An EDF grant of $30.000 continues support for a Tennessee flood recovery project of Brethren Disaster Ministries in Cheatham County and surrounding areas. A $19,000 grant continues support for a related project site in Brentwood, Tenn.

In May 2010, devastating floods caused widespread damage to Nashville and surrounding counties. Thousands were left homeless as dozens of trailer home parks were completely destroyed, and neighborhoods of traditional homes flooded up to the roofline.

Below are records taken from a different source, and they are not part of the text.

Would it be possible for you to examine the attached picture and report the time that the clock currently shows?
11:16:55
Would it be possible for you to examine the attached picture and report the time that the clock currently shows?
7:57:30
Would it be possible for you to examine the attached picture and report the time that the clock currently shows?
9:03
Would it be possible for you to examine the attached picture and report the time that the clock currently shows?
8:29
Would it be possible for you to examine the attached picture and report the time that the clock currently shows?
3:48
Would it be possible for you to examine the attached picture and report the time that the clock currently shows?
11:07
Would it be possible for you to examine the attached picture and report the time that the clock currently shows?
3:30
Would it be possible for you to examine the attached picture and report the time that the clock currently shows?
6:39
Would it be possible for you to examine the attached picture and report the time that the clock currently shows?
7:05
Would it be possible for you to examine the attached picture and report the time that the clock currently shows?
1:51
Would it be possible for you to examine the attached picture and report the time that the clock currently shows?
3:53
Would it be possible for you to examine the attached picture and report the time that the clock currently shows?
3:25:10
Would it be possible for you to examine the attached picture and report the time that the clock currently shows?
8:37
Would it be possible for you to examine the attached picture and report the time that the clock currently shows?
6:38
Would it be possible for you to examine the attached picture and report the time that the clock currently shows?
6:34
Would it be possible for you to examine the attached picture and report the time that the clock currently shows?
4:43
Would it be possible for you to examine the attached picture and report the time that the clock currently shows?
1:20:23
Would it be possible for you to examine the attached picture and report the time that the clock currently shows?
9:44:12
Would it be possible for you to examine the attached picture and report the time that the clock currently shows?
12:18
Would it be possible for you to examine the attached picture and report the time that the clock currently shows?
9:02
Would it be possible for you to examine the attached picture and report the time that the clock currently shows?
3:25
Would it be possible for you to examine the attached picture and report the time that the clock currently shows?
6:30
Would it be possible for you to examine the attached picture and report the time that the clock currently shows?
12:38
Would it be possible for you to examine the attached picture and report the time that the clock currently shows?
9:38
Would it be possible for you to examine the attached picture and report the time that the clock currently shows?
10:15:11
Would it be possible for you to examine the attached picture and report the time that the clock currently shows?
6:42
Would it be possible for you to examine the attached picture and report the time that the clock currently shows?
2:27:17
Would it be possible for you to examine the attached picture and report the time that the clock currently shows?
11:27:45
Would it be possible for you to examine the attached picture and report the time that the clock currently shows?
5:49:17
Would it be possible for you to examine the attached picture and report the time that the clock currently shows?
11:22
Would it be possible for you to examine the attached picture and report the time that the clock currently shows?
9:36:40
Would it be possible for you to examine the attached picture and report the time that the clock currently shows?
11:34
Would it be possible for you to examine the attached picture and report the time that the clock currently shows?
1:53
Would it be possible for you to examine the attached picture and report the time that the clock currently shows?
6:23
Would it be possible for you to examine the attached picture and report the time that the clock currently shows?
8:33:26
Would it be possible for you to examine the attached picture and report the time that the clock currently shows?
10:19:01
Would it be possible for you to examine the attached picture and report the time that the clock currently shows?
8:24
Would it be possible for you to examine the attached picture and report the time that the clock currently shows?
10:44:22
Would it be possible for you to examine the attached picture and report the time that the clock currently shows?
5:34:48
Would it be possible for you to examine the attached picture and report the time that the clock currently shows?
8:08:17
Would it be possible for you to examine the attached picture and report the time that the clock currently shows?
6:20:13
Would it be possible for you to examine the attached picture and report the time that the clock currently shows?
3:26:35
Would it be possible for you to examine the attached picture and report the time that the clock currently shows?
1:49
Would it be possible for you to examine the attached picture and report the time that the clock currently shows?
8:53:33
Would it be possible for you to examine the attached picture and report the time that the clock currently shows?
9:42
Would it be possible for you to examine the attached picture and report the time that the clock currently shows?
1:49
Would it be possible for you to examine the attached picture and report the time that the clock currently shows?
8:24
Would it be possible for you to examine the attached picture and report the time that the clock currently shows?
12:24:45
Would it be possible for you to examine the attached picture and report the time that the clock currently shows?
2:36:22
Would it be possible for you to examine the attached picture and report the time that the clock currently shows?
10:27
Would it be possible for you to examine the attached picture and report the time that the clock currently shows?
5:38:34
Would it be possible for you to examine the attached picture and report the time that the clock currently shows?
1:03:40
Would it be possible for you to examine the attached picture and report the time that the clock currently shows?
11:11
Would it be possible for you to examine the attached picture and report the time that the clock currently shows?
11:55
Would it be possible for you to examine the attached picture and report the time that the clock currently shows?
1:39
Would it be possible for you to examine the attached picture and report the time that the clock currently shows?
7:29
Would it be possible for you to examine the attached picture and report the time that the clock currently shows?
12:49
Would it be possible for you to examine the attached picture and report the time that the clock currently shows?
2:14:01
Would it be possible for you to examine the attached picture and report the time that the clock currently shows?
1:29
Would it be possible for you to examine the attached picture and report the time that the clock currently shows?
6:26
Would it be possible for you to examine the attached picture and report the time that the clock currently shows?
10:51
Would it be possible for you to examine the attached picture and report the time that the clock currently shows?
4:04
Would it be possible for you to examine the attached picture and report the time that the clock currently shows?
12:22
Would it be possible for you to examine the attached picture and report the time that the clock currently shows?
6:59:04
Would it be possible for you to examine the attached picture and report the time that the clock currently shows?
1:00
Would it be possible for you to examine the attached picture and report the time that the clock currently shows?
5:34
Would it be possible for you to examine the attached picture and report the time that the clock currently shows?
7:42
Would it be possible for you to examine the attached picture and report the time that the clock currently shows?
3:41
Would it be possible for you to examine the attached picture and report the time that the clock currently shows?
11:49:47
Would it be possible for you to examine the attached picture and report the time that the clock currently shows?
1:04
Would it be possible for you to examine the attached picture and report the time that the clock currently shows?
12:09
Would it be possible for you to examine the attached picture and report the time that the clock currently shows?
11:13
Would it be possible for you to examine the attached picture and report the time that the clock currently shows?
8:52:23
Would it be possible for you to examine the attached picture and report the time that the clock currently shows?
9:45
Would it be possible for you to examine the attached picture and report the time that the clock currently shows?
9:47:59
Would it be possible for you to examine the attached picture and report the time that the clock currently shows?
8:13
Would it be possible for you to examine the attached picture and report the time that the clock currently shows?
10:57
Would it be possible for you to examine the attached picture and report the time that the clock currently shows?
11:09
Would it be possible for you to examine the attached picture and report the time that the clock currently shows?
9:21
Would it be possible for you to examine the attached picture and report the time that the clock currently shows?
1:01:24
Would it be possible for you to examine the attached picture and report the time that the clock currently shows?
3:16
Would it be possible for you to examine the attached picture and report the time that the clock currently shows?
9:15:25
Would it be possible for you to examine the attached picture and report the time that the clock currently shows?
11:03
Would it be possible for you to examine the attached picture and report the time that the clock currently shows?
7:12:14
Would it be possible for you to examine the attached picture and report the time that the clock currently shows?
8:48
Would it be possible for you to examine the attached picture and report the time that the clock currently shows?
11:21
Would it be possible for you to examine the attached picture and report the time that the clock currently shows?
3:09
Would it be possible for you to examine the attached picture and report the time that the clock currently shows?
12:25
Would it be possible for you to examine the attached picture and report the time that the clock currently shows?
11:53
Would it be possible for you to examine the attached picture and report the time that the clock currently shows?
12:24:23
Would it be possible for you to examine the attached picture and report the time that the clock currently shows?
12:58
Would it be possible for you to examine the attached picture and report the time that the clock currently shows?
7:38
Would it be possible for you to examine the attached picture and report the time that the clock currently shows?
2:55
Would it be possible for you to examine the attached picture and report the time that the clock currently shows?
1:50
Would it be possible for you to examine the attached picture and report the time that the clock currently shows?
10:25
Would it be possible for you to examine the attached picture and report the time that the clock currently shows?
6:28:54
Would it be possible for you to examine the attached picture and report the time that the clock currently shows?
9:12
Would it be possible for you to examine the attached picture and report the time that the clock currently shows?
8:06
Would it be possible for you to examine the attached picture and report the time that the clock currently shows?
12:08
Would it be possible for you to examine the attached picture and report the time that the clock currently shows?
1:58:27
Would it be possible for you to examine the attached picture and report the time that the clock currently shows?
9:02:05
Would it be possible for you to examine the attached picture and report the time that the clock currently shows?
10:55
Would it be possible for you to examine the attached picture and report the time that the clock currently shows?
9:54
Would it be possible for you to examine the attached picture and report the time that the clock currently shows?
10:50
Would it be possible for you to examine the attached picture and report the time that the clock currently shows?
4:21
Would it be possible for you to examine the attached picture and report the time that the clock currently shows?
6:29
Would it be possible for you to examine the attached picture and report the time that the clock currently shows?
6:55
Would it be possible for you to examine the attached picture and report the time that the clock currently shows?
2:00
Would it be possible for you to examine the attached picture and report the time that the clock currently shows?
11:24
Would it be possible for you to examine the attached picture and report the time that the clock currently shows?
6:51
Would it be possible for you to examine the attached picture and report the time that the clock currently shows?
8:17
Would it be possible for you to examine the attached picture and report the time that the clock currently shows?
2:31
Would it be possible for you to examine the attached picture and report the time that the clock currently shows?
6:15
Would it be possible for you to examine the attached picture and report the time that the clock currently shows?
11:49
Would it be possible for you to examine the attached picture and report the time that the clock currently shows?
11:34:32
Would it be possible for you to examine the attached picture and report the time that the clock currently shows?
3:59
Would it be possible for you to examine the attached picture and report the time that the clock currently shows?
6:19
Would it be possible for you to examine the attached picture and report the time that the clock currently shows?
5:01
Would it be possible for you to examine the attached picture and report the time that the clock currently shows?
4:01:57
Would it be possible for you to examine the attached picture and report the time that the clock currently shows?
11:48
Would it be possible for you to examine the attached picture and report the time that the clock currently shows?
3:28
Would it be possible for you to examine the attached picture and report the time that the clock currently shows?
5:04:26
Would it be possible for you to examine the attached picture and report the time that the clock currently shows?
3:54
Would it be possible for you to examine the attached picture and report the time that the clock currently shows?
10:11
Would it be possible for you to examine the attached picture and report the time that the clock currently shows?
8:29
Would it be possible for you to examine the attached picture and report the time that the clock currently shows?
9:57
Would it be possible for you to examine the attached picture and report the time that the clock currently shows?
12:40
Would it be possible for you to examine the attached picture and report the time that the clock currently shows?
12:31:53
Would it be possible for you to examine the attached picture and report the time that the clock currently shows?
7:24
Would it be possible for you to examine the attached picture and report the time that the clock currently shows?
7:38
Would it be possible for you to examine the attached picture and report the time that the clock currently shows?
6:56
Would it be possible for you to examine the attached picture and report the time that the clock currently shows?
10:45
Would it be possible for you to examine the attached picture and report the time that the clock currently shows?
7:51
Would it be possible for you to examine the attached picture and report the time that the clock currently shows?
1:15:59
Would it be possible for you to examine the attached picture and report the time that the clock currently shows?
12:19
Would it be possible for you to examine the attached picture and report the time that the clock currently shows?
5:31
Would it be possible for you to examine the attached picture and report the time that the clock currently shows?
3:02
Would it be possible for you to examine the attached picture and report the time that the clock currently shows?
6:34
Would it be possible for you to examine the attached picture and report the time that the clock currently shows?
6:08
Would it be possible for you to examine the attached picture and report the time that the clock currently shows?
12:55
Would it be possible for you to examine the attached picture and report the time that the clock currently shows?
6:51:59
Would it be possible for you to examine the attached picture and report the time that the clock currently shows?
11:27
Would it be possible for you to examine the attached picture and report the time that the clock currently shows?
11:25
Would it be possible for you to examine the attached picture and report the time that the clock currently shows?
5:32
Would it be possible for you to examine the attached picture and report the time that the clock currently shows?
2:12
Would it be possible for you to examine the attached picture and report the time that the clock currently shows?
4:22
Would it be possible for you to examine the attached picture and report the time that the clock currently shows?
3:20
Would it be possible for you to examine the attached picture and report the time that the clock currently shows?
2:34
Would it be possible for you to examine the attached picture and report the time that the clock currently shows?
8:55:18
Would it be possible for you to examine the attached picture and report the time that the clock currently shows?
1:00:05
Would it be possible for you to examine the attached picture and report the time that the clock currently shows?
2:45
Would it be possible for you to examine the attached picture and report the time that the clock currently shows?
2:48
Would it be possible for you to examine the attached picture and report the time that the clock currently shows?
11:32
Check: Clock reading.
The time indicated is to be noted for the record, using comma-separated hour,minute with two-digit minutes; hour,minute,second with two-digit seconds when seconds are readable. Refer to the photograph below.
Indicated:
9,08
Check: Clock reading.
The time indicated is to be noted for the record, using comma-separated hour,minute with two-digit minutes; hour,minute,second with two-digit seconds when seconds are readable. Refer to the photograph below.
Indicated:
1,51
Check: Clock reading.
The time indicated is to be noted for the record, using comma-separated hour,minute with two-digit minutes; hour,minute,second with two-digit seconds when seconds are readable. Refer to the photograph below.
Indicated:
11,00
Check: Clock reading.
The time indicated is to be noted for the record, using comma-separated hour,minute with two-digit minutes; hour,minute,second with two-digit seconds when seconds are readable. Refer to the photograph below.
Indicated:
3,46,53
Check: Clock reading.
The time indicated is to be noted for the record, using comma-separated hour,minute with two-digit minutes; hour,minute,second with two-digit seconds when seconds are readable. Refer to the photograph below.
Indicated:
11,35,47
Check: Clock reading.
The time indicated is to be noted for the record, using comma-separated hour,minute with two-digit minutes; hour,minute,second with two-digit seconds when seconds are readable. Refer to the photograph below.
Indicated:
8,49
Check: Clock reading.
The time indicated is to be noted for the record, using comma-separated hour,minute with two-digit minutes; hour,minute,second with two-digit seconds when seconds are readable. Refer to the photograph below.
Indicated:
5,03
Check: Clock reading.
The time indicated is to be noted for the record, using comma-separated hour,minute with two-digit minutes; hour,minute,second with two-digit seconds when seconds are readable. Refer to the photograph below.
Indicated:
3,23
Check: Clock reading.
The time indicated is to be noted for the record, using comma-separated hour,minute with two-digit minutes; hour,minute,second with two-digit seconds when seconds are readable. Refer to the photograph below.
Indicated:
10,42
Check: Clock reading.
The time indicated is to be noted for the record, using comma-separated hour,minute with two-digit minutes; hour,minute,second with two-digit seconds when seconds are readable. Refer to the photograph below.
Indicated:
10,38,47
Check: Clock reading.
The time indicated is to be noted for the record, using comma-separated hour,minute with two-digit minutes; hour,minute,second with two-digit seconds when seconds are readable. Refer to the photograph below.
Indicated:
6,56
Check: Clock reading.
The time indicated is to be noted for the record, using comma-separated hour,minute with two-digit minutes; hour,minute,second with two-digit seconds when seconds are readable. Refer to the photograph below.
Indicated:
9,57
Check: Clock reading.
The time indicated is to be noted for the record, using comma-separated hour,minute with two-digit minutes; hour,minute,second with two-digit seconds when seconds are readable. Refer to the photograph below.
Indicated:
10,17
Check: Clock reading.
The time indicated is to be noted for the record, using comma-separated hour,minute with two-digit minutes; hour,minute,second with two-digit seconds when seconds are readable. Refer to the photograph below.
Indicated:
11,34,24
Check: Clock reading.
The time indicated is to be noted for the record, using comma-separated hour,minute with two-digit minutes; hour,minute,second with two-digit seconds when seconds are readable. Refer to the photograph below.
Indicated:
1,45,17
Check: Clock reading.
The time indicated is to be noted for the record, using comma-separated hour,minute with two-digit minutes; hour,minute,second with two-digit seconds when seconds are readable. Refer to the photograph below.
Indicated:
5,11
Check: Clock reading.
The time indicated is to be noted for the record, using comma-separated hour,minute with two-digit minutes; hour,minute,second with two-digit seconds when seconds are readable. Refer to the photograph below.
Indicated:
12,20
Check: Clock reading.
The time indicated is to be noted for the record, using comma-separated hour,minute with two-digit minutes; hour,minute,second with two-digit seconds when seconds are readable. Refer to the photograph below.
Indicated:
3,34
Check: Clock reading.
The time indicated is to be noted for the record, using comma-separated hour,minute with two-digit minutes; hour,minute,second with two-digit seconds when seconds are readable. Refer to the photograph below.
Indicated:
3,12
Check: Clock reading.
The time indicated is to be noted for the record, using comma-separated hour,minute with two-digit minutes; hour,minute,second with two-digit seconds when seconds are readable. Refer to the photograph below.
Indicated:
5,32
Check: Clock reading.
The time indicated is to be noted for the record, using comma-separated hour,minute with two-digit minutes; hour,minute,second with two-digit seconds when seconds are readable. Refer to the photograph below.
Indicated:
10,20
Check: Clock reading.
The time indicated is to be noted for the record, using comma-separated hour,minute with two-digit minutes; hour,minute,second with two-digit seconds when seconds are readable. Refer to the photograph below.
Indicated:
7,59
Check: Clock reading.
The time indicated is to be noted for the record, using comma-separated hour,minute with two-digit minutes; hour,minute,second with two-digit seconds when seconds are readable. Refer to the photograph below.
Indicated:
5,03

Many were not in identified flood plains and, as a consequence, flood insurance coverage was minimal.

In January, Brethren Disaster Ministries established a project in Ashland City, Tenn., to serve flood-affected residents in Cheatham County. This project is expected to continue through early spring 2012. Working closely with the county longterm recovery committee, Brethren have completed building two new homes, are in process of a third, and have worked on 14 other homes with varied degrees of repair or reconstruction. This project will take on two new buildings started by the Brentwood, Tenn., site as that project closes later this fall. To date more than 3,500 volunteer work days have been given serving the needs in Cheatham County.

Brethren Disaster Ministries established the Brentwood project outside of Nashville in June. Working closely with local long-term recovery organizations, volunteers have been doing mostly repair work in the Bellevue area, mainly for families still in need of permanent housing more than a year after the floods. Plans are to close this project before the end of the year. Volunteers giving at least 1,000 workdays have completed 26 repair jobs so far.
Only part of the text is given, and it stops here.